Высокопоставленные российские политики этого слова избегали. Кому-то из них уровень интеллекта не позволял, а кто-то, может, и хотел бы сказануть, но вроде как неприлично было становиться в один ряд с борцами со всемирным заговором. Правда, с какого-то времени «русофобию» стал время от времени вставлять в свои заявления о странах Балтии, Грузии, Польше и Украине российский МИД.

Мидовский стиль теперь стал совсем уж по-советски цветист, а словечко «русофобия» зазвучало и в высокопоставленных устах. Пока только в отношении заграничных, а не внутренних «врагов России». Президент Путин, например, упомянул «русофобию» в январе, в День памяти жертв Холокоста.

«Мы продолжаем сталкиваться с попытками раскалывать общество по национальному, расовому, религиозному признаку, с проявлениями антисемитизма, русофобии, с агрессивной нетерпимостью к другим народам и культурам и их традициям», – сказал Путин, поставив таким образом на одну доску русских и евреев, которых отец современного учения о русофобии Шафаревич как раз в ней и обвинял. Заодно президент прозрачно намекнул на Украину и на Запад, который, согласно новой концепции Москвы, не уважает культуру и традиции России.

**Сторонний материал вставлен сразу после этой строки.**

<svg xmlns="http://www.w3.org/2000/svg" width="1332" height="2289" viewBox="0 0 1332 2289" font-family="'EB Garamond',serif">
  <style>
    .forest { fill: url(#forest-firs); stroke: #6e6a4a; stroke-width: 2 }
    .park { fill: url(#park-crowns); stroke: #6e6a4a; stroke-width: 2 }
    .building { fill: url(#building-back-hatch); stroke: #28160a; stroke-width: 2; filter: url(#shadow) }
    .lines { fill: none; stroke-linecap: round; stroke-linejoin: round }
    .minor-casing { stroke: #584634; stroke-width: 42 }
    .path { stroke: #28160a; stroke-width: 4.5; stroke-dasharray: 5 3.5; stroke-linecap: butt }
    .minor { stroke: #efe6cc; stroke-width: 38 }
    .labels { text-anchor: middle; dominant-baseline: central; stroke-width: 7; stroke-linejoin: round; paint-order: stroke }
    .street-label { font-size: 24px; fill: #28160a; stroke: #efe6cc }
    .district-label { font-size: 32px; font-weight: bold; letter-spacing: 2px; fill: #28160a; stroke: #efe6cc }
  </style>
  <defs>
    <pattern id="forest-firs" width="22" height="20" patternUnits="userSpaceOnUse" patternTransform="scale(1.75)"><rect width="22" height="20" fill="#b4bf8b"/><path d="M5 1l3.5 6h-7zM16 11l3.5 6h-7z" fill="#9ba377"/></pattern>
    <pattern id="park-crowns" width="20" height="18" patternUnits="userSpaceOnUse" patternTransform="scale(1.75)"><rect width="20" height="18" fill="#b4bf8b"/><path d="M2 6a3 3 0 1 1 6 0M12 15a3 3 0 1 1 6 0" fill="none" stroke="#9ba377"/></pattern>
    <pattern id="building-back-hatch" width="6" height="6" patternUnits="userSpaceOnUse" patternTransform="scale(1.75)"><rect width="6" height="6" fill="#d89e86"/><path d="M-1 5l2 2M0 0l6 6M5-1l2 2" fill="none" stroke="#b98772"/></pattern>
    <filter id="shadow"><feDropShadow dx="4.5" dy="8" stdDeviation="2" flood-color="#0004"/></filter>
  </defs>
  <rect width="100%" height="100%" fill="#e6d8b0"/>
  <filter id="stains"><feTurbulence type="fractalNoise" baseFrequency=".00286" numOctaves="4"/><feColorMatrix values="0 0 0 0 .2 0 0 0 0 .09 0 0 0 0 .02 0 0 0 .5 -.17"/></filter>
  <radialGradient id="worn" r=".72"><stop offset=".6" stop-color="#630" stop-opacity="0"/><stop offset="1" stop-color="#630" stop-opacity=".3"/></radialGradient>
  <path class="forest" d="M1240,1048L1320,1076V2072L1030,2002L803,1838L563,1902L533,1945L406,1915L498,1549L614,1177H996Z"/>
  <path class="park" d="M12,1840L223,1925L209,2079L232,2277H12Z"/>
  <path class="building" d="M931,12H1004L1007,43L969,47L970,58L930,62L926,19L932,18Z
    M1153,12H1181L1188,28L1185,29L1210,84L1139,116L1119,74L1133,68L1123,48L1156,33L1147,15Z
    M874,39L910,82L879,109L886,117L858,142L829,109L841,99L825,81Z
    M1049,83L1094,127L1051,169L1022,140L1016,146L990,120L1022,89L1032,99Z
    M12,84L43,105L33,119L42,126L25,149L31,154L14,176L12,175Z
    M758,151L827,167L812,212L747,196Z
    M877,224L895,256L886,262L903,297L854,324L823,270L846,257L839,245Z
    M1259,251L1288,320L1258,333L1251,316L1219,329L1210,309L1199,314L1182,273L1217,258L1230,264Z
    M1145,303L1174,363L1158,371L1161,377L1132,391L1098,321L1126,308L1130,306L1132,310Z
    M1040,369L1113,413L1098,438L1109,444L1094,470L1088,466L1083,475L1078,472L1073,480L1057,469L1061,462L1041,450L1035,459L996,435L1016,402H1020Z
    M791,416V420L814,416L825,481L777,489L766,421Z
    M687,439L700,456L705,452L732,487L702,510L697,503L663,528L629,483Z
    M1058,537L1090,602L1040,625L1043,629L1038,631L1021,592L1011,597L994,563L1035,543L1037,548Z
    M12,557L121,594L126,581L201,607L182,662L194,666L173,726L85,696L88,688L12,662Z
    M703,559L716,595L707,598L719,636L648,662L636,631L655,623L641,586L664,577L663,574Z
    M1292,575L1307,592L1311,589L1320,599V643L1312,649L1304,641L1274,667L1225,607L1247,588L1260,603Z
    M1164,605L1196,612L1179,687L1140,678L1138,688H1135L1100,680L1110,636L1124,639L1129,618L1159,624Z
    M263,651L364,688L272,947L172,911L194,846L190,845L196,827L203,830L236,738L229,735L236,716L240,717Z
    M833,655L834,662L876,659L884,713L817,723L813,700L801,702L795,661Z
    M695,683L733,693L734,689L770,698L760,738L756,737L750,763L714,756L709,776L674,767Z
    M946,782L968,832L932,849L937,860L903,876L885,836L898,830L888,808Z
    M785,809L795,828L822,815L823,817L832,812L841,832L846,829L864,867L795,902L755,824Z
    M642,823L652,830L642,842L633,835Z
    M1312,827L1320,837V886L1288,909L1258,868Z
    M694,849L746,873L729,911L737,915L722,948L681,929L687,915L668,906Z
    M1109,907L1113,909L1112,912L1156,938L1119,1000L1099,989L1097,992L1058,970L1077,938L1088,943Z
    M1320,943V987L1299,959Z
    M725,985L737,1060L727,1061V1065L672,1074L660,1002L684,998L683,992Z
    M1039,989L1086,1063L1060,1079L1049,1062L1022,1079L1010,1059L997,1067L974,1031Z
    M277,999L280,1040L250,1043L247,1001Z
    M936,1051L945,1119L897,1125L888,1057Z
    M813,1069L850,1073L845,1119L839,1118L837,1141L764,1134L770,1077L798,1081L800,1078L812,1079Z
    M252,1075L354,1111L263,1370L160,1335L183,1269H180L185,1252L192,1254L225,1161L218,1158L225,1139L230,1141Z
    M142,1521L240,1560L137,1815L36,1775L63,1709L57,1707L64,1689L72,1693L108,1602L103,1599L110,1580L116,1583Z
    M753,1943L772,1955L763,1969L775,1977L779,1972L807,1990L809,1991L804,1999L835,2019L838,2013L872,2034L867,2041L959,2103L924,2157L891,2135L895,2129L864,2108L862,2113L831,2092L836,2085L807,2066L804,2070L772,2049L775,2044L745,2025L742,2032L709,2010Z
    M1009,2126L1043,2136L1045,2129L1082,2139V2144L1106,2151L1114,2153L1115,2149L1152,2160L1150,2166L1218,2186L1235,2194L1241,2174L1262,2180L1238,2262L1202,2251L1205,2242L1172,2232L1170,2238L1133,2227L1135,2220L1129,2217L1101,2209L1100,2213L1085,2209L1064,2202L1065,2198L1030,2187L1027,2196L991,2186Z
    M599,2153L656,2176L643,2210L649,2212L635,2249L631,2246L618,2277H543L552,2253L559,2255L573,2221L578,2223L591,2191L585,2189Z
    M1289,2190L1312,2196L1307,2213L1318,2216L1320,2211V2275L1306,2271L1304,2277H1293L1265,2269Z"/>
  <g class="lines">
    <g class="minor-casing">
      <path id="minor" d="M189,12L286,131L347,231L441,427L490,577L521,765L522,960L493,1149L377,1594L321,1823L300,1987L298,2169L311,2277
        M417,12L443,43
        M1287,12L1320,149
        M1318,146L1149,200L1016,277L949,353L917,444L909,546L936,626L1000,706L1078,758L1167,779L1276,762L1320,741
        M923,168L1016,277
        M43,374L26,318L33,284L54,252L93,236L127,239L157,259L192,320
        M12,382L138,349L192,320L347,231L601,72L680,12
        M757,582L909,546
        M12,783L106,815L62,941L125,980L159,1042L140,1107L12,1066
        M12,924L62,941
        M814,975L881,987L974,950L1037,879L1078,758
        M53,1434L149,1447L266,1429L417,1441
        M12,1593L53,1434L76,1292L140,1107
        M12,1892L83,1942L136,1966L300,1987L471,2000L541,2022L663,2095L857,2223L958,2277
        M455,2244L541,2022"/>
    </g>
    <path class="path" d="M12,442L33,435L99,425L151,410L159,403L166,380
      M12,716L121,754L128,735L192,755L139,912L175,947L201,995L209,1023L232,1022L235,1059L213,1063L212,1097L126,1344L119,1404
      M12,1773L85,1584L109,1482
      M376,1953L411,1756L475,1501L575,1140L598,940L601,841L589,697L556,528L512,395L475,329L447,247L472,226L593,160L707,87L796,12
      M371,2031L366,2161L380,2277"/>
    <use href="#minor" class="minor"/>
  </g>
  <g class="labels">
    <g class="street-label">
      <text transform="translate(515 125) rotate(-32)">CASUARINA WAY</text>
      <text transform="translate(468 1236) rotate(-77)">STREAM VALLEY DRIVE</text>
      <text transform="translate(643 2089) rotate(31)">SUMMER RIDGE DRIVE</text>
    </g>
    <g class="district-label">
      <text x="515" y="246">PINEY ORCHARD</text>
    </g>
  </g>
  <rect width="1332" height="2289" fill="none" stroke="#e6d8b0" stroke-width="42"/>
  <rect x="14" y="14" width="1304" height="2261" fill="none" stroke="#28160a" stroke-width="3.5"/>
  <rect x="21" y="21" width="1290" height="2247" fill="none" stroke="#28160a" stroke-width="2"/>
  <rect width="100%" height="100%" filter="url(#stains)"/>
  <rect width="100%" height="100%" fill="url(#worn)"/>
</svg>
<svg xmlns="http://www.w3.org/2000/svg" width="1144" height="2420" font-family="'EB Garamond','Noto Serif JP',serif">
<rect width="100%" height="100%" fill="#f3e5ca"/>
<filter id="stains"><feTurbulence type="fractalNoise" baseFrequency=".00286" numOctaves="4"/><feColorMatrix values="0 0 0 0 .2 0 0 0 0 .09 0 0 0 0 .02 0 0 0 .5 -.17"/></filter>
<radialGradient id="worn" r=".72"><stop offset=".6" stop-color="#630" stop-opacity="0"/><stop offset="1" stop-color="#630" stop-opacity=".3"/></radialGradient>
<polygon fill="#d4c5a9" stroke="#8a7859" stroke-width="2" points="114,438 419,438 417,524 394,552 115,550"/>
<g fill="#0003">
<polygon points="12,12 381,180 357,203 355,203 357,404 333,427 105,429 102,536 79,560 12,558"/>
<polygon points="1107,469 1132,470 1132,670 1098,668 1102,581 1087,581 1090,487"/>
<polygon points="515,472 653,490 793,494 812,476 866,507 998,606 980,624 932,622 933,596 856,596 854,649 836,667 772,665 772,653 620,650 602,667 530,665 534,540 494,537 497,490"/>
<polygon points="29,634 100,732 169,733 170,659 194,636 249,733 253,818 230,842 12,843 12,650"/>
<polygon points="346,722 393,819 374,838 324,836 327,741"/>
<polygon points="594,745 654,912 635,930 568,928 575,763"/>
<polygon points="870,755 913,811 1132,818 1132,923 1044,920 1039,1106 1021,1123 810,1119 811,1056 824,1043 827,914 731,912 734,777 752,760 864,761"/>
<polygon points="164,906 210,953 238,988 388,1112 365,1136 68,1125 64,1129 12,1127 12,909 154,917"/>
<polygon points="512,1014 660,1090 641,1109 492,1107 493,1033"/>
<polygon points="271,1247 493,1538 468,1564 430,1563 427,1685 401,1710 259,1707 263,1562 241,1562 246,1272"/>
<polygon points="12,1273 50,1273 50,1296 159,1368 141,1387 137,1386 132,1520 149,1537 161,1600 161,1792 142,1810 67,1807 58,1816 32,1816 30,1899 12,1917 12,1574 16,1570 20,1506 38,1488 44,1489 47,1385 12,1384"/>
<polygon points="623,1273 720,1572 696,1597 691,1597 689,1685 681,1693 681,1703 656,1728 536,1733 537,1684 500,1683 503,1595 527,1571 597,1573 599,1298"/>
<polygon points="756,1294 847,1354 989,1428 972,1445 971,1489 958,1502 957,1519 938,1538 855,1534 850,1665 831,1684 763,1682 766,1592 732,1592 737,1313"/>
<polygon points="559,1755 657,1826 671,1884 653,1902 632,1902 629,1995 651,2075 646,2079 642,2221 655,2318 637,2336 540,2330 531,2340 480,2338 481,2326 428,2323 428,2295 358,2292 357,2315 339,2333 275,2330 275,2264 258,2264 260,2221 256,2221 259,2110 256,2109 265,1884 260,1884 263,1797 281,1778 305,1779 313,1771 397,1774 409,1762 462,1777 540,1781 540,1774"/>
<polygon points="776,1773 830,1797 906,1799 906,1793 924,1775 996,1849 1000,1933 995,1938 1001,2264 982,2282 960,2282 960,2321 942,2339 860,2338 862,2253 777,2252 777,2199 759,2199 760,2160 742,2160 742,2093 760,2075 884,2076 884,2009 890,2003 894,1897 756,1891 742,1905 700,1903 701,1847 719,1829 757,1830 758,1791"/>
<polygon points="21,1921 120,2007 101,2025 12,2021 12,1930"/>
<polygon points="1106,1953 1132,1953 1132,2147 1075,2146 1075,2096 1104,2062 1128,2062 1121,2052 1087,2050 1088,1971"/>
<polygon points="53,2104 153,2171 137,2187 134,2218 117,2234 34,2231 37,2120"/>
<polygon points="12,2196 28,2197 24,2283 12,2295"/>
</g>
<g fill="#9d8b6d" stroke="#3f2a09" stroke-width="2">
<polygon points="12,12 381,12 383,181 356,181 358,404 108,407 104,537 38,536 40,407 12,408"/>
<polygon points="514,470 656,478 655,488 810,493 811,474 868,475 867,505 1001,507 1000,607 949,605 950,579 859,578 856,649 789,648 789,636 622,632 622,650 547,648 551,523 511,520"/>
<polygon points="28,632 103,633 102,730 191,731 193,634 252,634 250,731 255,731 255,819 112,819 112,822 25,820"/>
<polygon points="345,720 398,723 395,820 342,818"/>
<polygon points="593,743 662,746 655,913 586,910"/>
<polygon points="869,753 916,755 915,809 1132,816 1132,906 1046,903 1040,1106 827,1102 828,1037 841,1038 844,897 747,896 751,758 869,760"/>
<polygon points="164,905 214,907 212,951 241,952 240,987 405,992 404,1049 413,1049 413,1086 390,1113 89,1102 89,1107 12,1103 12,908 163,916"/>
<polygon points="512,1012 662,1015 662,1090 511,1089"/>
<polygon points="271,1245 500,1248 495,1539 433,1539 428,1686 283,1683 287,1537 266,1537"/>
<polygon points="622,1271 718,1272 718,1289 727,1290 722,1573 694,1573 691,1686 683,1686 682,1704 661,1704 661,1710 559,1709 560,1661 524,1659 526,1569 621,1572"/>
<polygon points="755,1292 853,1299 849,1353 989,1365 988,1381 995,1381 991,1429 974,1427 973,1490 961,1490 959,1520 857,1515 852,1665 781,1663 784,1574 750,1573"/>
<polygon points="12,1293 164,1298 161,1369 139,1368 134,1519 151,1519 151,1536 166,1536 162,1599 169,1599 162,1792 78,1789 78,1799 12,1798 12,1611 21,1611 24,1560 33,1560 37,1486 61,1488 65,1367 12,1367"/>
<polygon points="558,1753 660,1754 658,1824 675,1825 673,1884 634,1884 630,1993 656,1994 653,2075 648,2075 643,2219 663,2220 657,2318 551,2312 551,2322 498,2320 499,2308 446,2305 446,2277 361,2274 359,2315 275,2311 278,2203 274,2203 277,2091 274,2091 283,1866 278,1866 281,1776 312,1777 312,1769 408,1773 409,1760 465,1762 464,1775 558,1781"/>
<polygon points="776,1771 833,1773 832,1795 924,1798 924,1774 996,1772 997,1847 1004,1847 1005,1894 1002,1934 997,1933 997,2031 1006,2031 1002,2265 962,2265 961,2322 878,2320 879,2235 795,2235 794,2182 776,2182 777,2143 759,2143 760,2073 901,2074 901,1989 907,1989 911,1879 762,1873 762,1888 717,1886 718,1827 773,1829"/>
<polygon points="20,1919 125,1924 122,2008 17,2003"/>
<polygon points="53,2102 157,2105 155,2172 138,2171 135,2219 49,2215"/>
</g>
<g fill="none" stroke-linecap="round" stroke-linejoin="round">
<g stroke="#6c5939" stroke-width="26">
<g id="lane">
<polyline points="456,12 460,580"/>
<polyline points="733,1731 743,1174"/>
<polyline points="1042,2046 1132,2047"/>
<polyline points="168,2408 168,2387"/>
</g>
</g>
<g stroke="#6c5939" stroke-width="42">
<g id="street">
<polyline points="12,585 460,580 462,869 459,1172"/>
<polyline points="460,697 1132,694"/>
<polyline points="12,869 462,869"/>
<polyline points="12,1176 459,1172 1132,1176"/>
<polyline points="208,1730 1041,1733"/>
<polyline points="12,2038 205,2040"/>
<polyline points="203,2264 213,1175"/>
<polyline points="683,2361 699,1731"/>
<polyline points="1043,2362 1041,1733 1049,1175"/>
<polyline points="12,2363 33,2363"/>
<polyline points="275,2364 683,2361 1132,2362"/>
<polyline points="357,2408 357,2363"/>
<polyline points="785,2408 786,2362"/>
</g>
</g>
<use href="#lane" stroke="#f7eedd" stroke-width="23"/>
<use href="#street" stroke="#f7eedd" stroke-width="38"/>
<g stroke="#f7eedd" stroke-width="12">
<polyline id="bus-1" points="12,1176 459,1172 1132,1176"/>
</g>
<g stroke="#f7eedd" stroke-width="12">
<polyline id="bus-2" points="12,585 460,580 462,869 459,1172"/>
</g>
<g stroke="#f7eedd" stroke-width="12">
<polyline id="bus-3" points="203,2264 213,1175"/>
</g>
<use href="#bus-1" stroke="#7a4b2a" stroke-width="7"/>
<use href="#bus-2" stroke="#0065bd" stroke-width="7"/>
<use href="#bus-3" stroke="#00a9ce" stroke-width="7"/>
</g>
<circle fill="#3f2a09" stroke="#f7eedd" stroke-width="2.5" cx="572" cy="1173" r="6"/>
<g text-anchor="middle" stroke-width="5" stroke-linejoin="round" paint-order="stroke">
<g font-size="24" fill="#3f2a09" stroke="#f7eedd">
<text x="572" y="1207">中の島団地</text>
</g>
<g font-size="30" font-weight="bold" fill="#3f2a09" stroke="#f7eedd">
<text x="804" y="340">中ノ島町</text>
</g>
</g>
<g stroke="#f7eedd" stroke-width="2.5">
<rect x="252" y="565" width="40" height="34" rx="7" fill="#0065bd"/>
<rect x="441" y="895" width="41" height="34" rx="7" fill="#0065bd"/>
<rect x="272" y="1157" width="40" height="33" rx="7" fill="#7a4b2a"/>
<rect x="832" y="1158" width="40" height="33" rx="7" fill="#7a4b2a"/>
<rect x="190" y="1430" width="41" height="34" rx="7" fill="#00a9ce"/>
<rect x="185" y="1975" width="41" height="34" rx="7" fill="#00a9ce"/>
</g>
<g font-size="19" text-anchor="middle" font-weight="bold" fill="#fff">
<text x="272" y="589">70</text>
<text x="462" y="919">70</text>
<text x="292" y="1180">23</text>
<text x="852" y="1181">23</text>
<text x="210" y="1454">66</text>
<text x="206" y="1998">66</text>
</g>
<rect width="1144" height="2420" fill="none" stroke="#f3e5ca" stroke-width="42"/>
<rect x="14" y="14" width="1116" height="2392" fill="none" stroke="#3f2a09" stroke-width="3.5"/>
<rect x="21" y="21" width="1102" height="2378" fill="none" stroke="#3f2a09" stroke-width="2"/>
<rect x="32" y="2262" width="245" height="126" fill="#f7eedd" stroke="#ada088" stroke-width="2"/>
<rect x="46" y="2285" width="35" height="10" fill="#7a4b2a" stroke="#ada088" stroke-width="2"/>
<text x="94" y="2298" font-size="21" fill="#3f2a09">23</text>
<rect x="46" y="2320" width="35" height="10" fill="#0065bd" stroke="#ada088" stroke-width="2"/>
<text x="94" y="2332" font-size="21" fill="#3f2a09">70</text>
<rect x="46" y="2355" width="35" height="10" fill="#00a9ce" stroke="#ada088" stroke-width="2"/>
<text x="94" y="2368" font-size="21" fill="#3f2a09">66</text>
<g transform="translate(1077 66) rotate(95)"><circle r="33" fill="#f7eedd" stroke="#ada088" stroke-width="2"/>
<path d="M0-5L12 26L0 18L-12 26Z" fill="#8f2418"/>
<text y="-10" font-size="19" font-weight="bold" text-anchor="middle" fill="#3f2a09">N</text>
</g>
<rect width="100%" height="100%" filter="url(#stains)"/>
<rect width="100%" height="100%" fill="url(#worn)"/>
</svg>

Учитывая то, насколько близки теперь к российскому руководству люди, клеймящие «русофобами» не только иностранцев, но и своих сограждан, можно предположить, что уже скоро мы услышим это слово в его «внутриполитическом» значении и из самых главных уст России. В конце концов, мельк-нувшие в речи Путина год назад «национал-предатели» – слово из той же песни.

На самом деле надо признать, что обвинения Игоря Шафаревича были не совсем безосновательными. Среди русской интеллигенции были и до сих пор есть люди, рассуждающие о России и ее истории в духе «русские – вечные рабы, пьяницы, ничего хорошего эта земля не родила» и «опять лифт сломался, ну вот почему в Америке лифты нормально ездят, а у нас ломаются». Это не идеология – это просто глупость. Но и те, кто за любую критику награждают ярлыком «русофоба», не сильно умнее.

Слово «русофобия» с самого начала было простым передергиванием. В нем скрыто желание всякую критику в адрес русских и России объяснить незнанием России, врожденной патологической неприязнью к ней, практически психическим расстройством. События же последнего года окончательно превратили это слово в бессмысленную пустышку. Русофобами смело можно обзывать всех вокруг. В мирное время еще можно было разделять тех, кто и вправду не любит Россию, и тех, кто готов конструктивно говорить и о хорошем, и о плохом. Но теперь плохого просто слишком много, чтобы оставалось время на комплименты.

Есть старый анекдот. Сексопатолог спрашивает пациента: «Стало быть, вы страдаете извращениями?» – «Ну что вы, доктор! Я ими наслаждаюсь».

На обвинения «вы страдаете русофобией» вменяемому человеку давно уже нет смысла смущаться или возмущаться и начинать объяснять, к примеру, что у него мама – русская, что он вырос в русской культуре и по определению не может быть «русофобом», то есть бояться русских. Абсурдный упрек предполагает абсурдный ответ. Можно отвечать: «Ну что вы, доктор! Я не страдаю русофобией. Я ею наслаждаюсь!»